To calculate precision and recall, we count:

true negatives - Good translations, which the model correctly predicted you can safely skip. These are your potential savings.

true positives - Bad translations, which the model correctly predicted you should send for post-editing. This is us doing our job!

false negatives - Bad translations, which the model incorrectly predicted are safe. This hurts your final quality.

false positives - Good translations, which the model incorrectly predicted you should send for post-editing. This eats into your potential savings.

An example

For example, let's consider a scenario where half the machine translations are good.

If we set a very conservative threshold, the final outcome could be something like 38% skipped, and 97% correct - essentially the same final quality as with humans today.

A conservative threshold

The same scenario, in terms of translation quality, but with a more aggressive threshold, 55% skipped and 90% correct.

A conservative threshold

If the machine translation quality improves, then risk prediction allows us to skip more, quality held equal.

For the post-editing use case, the goal is to catch as many bad translations as humans do (typically 95-99%), but minimise false positives. So we lower the threshold until recall is in that range, but no further. Negatives - translations labelled good - are your potential savings - for these you can skip post-editing while safely maintaining today’s average final quality.

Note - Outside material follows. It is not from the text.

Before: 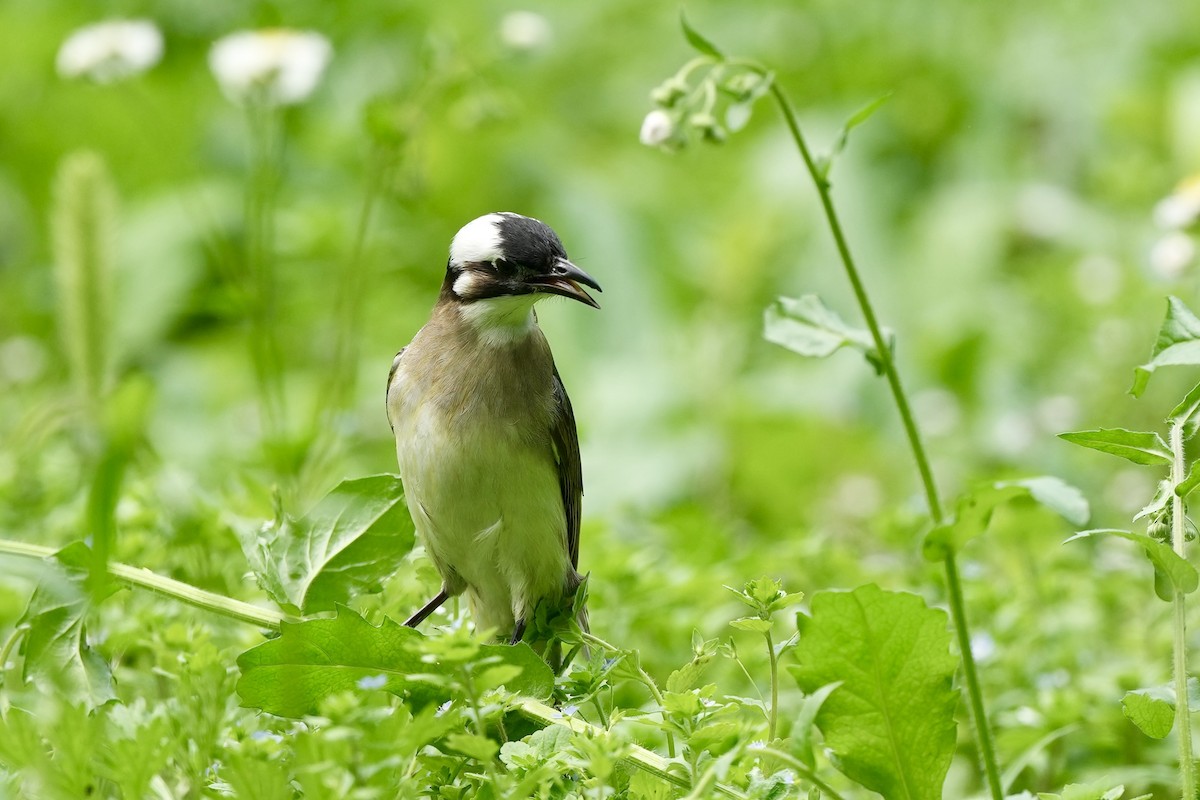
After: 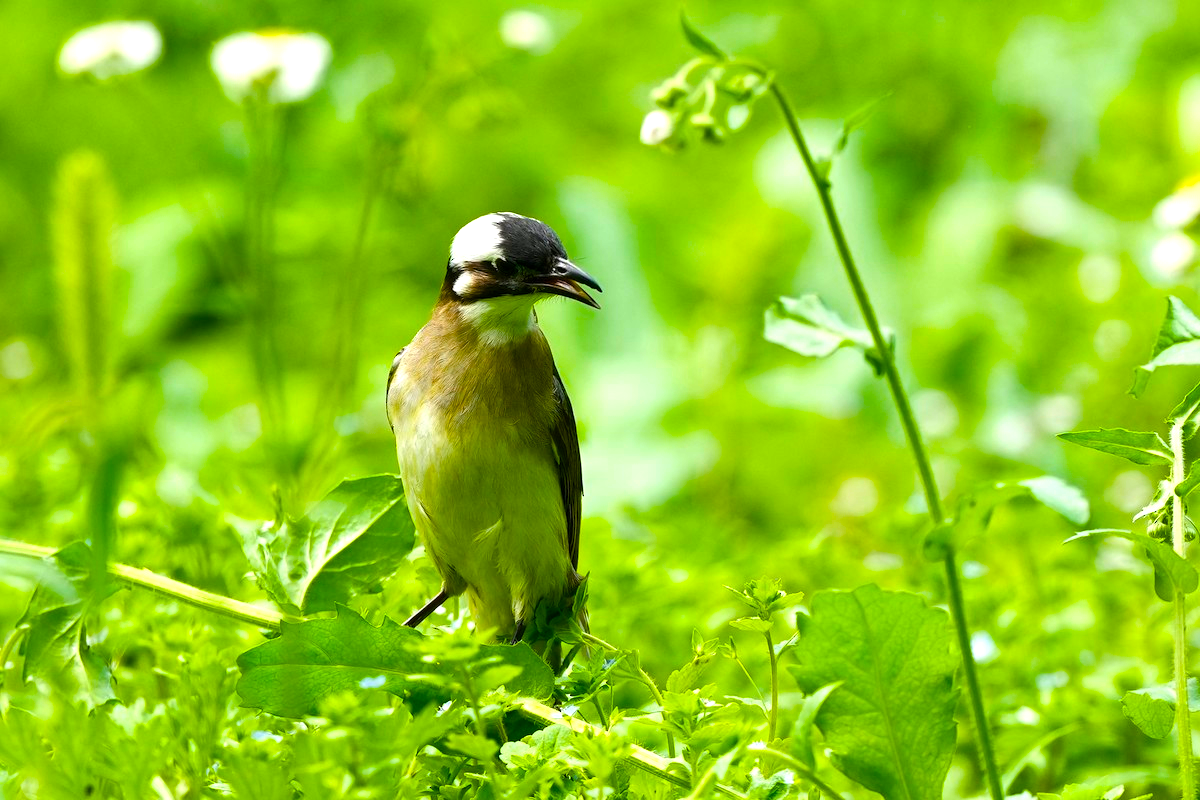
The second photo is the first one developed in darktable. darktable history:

By default, we provide a conservative evaluation. A very thorough evaluation should also include:

slicing by time - Usually translation quality has improved over time.

manual inspection - Actually looking at the outliers among the false postives and false negatives, as they almost always reveal human post-editing errors.

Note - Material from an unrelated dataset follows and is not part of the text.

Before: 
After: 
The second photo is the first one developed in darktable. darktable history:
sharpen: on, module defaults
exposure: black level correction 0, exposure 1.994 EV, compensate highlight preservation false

length-weighting - When calculating savings, it's important to length-weight the lines, as almost always the very short lines are riskier, but easier to review.

Other use cases and accuracy metrics

In research, the task is often framed as regression, not classification, so there is no threshold and the metric is F1 or Pearson's correlation coefficient.

For use cases like evaluation or estimating post-editing effort, those correlation metrics make sense.

For parallel data filtering, because it depends on the dataset size and downstream systems, measuring effectiveness is very complex.

For final validation, either correlation or recall and precision can be used.